鶏のサルモネラの感染経路のひとつである卵を介した感染(介卵感染)には、菌が卵巣から直接卵へ移行する(In egg)場合と腸管内の菌が糞便とともに排泄され、これが産卵中あるいは産卵後に卵殻へ付着し、卵殻を通過して卵内へ移行する(On egg)場合の2経路があります。ほとんどの血清型はOn eggによる感染なのですが、S. Enteritidisの場合、in eggによる感染もあるため、対策の難しさがあります。
 
また、近年ではどの畜種においてもS. Typhimuriumの2相鞭毛抗原が発現しない変異株である血清型(4:i:-)※、または非定型 STと呼ばれるサルモネラの分離頻度が上昇して問題となっています。
※サルモネラの血清型の表記の仕方(O抗原:H1相:H2相)
(4:i:-)の場合は(O抗原の種類が4:H抗原の1相目がi:2相目は発現しなかった)という意味になります。
定型株のS. Typhimuriumと非定型STの病原性に差はないため、注意が必要です。

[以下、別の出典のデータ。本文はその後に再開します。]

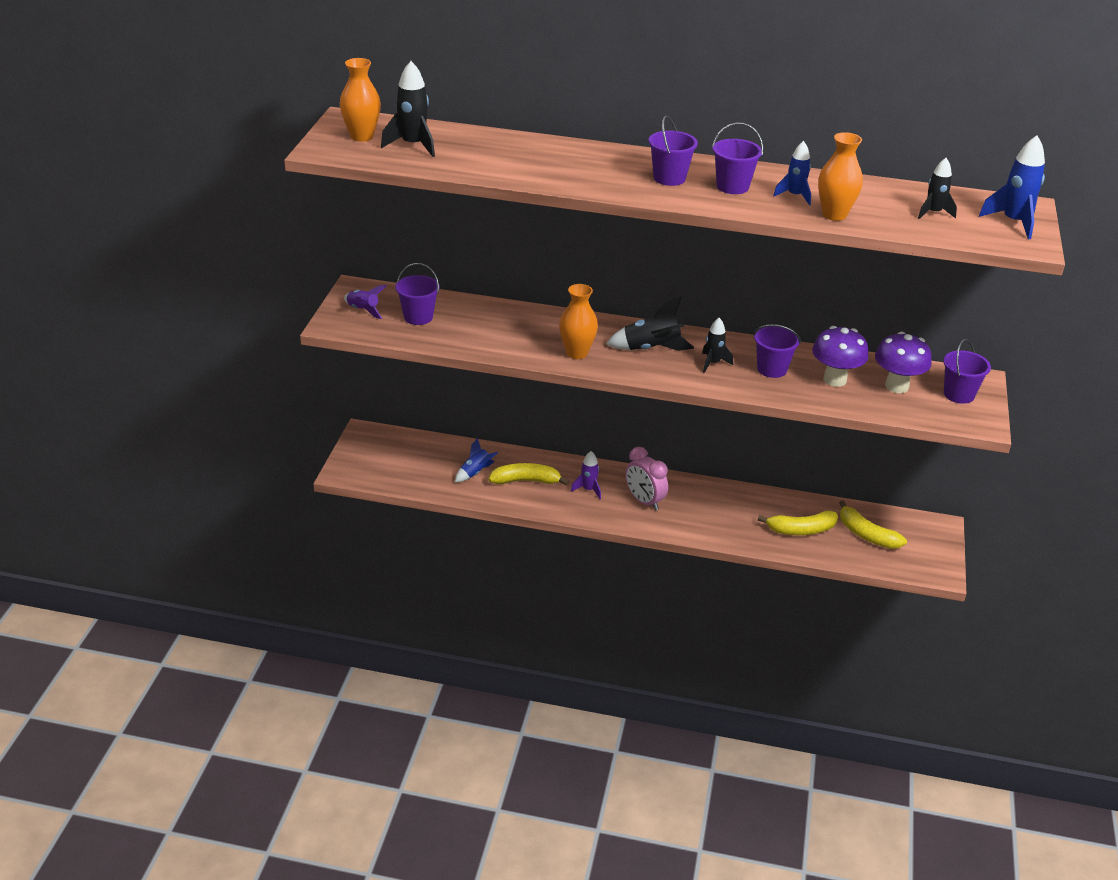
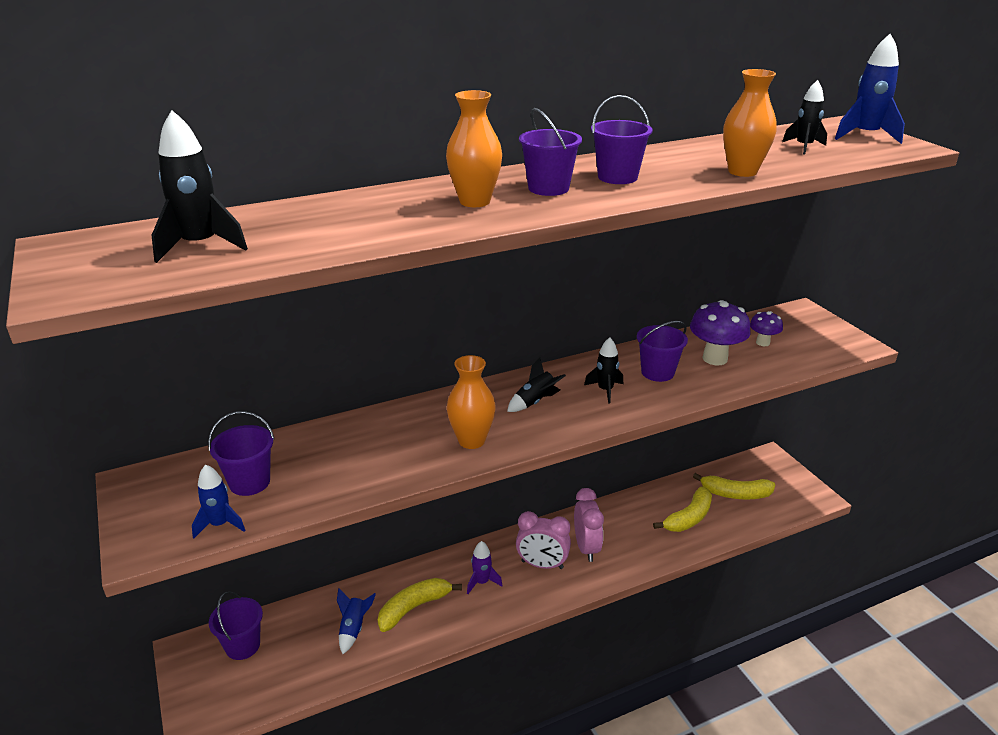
camera: 35 degrees left, 5 degrees down
(361, 136) = (109, 258): orange vase -> orange vase (474, 201)
(363, 310) = (168, 506): purple rocket -> none
(651, 348) = (535, 402): black rocket -> black rocket, size x0.65
(691, 508) = (586, 548): none -> pink clock
(794, 196) = (682, 168): blue rocket -> blue rocket (220, 524)
(896, 386) = (762, 342): purple mushroom -> purple mushroom, size x0.57
(958, 394) = (809, 329): purple bucket -> purple bucket (242, 646)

こちらの非定型STは通常の同定検査の凝集反応では特定ができないため、特定にはPCR+シーケンスによる検査の必要があります。
 
 
今回紹介させていただいた血清型はほんの一部であり、それ以外の血清型であっても畜種によっては病原性がみられるもの、みられないもの、と多種多様です。
この検査に携わるものとして、これからもより多くのサルモネラの血清型とその症例、検出例を調べて、農場での対策にお役立ちできるように精進していきたいと思います。